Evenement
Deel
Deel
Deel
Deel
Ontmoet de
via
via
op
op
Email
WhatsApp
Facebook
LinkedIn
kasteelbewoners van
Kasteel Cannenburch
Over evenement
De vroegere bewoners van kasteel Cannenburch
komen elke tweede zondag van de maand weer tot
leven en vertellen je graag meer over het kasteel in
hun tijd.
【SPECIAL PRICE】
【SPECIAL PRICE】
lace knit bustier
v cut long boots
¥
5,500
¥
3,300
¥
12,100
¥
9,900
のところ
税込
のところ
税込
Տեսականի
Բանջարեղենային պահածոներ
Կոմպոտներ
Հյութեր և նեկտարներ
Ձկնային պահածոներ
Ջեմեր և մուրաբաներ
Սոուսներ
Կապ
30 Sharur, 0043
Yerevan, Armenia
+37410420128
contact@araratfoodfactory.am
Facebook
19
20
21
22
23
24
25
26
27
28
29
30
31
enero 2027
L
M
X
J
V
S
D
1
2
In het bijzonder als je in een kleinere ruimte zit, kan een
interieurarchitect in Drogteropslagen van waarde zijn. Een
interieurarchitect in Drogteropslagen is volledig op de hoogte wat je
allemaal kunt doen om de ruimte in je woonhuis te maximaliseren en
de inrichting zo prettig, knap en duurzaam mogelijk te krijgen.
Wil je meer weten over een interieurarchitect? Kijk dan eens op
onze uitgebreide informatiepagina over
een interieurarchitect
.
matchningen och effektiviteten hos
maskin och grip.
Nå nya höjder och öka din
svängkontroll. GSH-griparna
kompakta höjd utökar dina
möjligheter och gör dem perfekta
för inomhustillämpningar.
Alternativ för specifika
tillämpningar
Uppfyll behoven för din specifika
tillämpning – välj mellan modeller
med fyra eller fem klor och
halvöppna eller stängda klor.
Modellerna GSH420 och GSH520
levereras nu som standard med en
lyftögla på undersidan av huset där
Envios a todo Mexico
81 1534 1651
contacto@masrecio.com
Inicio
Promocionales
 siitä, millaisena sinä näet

━━━━━━━━━━

• **WHAT YOU HAVE TO DO**
Set every line from the first line of the rows above through the line containing "Nå nya höjder och öka din", that line included, into a numbered list. Omit blank lines and stop at that line.

• **ANSWER SPACE**
1. Evenement
2. Deel
3. Deel
4. Deel
5. Deel
6. Ontmoet de
7. via
8. via
9. op
10. op
11. Email
12. WhatsApp
13. Facebook
14. LinkedIn
15. kasteelbewoners van
16. Kasteel Cannenburch
17. Over evenement
18. De vroegere bewoners van kasteel Cannenburch
19. komen elke tweede zondag van de maand weer tot
20. leven en vertellen je graag meer over het kasteel in
21. hun tijd.
22. 【SPECIAL PRICE】
23. 【SPECIAL PRICE】
24. lace knit bustier
25. v cut long boots
26. ¥
27. 5,500
28. ¥
29. 3,300
30. ¥
31. 12,100
32. ¥
33. 9,900
34. のところ
35. 税込
36. のところ
37. 税込
38. Տեսականի
39. Բանջարեղենային պահածոներ
40. Կոմպոտներ
41. Հյութեր և նեկտարներ
42. Ձկնային պահածոներ
43. Ջեմեր և մուրաբաներ
44. Սոուսներ
45. Կապ
46. 30 Sharur, 0043
47. Yerevan, Armenia
48. +37410420128
49. contact@araratfoodfactory.am
50. Facebook
51. 19
52. 20
53. 21
54. 22
55. 23
56. 24
57. 25
58. 26
59. 27
60. 28
61. 29
62. 30
63. 31
64. enero 2027
65. L
66. M
67. X
68. J
69. V
70. S
71. D
72. 1
73. 2
74. In het bijzonder als je in een kleinere ruimte zit, kan een
75. interieurarchitect in Drogteropslagen van waarde zijn. Een
76. interieurarchitect in Drogteropslagen is volledig op de hoogte wat je
77. allemaal kunt doen om de ruimte in je woonhuis te maximaliseren en
78. de inrichting zo prettig, knap en duurzaam mogelijk te krijgen.
79. Wil je meer weten over een interieurarchitect? Kijk dan eens op
80. onze uitgebreide informatiepagina over
81. een interieurarchitect
82. .
83. matchningen och effektiviteten hos
84. maskin och grip.
85. Nå nya höjder och öka din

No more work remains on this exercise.